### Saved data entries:
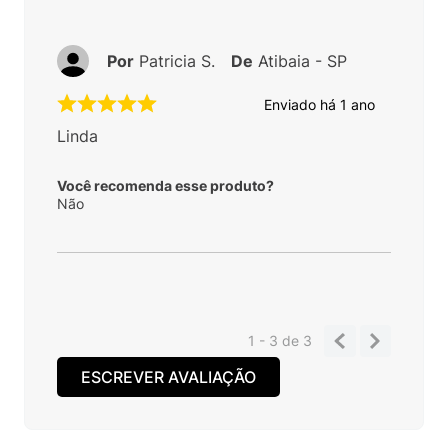
Por
Patricia S.
De
Atibaia - SP
Enviado há
1 ano
Linda
Você recomenda esse produto?
Não
1 - 3
de
3
ESCREVER AVALIAÇÃO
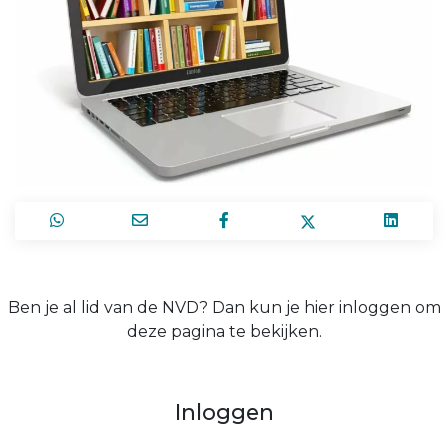
Ben je al lid van de NVD? Dan kun je hier inloggen om
deze pagina te bekijken.
Inloggen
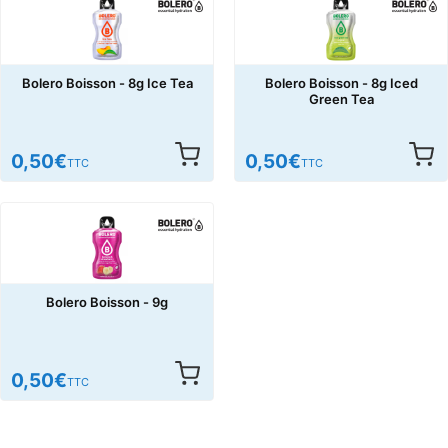
Bolero Boisson - 8g Ice Tea
Bolero Boisson - 8g Iced
Green Tea
0,50
€
0,50
€
TTC
TTC
Bolero Boisson - 9g
0,50
€
TTC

### Job item:
Write out each line above with the word "Bolero".

### Written solution:
Bolero Boisson - 8g Ice Tea
Bolero Boisson - 8g Iced
Bolero Boisson - 9g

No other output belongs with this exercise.